WORK REQUIRED>
Word for word, restate the lines that run from the line containing "ring mcp: (136, 135)" to the last line of the records below.

MATERIALS PROVIDED>
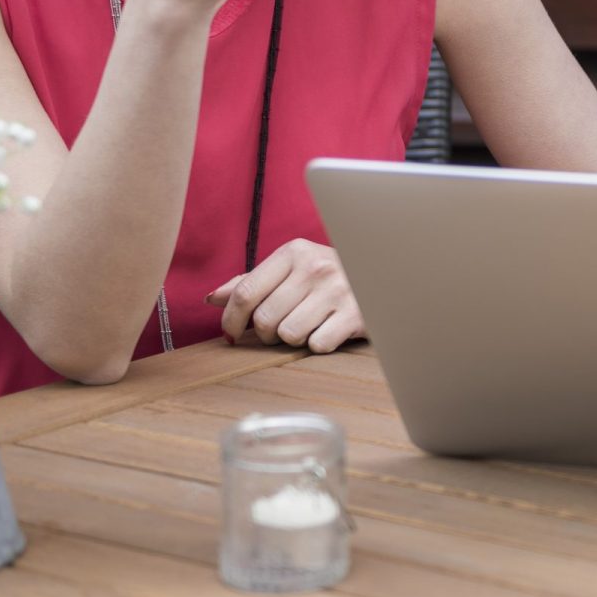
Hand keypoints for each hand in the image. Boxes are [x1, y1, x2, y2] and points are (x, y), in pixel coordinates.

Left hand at [205, 238, 361, 352]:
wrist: (383, 276)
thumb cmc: (328, 277)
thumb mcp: (292, 269)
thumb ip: (252, 282)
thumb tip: (212, 298)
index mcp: (295, 252)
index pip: (245, 292)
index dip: (230, 320)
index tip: (232, 334)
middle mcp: (316, 267)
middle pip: (264, 319)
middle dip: (266, 333)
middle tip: (279, 328)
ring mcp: (338, 290)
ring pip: (288, 335)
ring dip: (293, 339)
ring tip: (306, 326)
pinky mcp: (356, 315)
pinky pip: (316, 345)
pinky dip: (318, 344)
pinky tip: (328, 329)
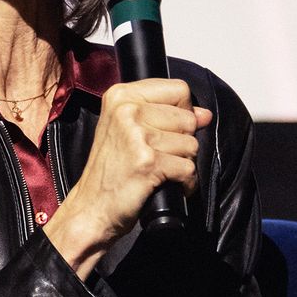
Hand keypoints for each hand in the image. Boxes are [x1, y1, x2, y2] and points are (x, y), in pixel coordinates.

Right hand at [42, 78, 211, 278]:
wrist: (91, 207)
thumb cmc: (110, 171)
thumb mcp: (130, 131)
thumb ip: (168, 115)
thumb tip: (205, 114)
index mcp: (121, 96)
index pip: (178, 89)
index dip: (182, 112)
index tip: (167, 129)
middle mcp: (127, 110)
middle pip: (188, 118)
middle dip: (182, 142)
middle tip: (158, 156)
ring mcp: (136, 135)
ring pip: (191, 144)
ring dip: (182, 163)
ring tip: (159, 171)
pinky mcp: (147, 162)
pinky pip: (188, 168)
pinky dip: (185, 182)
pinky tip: (166, 184)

FINISHED TASK>
ring mcp: (136, 135)
ring pip: (191, 144)
ring dip: (182, 163)
ring tip: (159, 171)
pinky mcp: (147, 162)
pinky pip: (188, 168)
pinky dip: (185, 182)
pinky tip: (166, 184)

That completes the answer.